Where in the data below does the word "used" appear? Copy each line that holds it.

[[ INFORMATION GIVEN open ]]

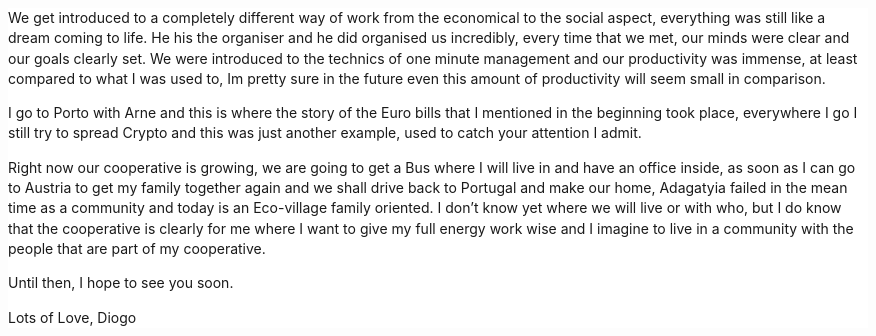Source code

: We get introduced to a completely different way of work from the economical to the social aspect, everything was still like a dream coming to life. He his the organiser and he did organised us incredibly, every time that we met, our minds were clear and our goals clearly set. We were introduced to the technics of one minute management and our productivity was immense, at least compared to what I was used to, Im pretty sure in the future even this amount of productivity will seem small in comparison.

I go to Porto with Arne and this is where the story of the Euro bills that I mentioned in the beginning took place, everywhere I go I still try to spread Crypto and this was just another example, used to catch your attention I admit.

Right now our cooperative is growing, we are going to get a Bus where I will live in and have an office inside, as soon as I can go to Austria to get my family together again and we shall drive back to Portugal and make our home, Adagatyia failed in the mean time as a community and today is an Eco-village family oriented. I don’t know yet where we will live or with who, but I do know that the cooperative is clearly for me where I want to give my full energy work wise and I imagine to live in a community with the people that are part of my cooperative.

Until then, I hope to see you soon.

Lots of Love,
Diogo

[[ INFORMATION GIVEN closed ]]

▶ [TASK RESPONSE]:
: We get introduced to a completely different way of work from the economical to the social aspect, everything was still like a dream coming to life. He his the organiser and he did organised us incredibly, every time that we met, our minds were clear and our goals clearly set. We were introduced to the technics of one minute management and our productivity was immense, at least compared to what I was used to, Im pretty sure in the future even this amount of productivity will seem small in comparison.
I go to Porto with Arne and this is where the story of the Euro bills that I mentioned in the beginning took place, everywhere I go I still try to spread Crypto and this was just another example, used to catch your attention I admit.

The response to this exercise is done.